### Problem statement
Word for word, restate the lines of the listing from the one that holds "クランクケース、吸排気系、オイルポンプなど、主要部品" through the very last line, and nothing more.

### Raw data
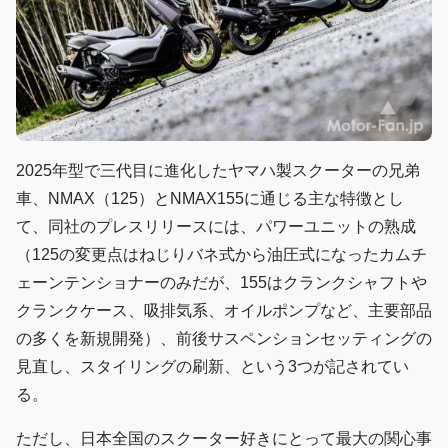
2025年型で三代目に進化したヤマハ製スクーターの兄弟
車、NMAX（125）とNMAX155に通じる主な特徴とし
て、同社のプレスリリースには、パワーユニットの熟成
（125の変更点はねじりバネ式から油圧式になったカムチ
ェーンテンショナーのみだが、155はクランクシャフトや
クランクケース、吸排気系、オイルポンプなど、主要部品
の多くを新規開発）、前後サスペンションセッティングの
見直し、スタイリングの刷新、という3つが記されてい
る。
ただし、日本全国のスクーター好きにとって最大の関心事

### Output of the task
クランクケース、吸排気系、オイルポンプなど、主要部品
の多くを新規開発）、前後サスペンションセッティングの
見直し、スタイリングの刷新、という3つが記されてい
る。
ただし、日本全国のスクーター好きにとって最大の関心事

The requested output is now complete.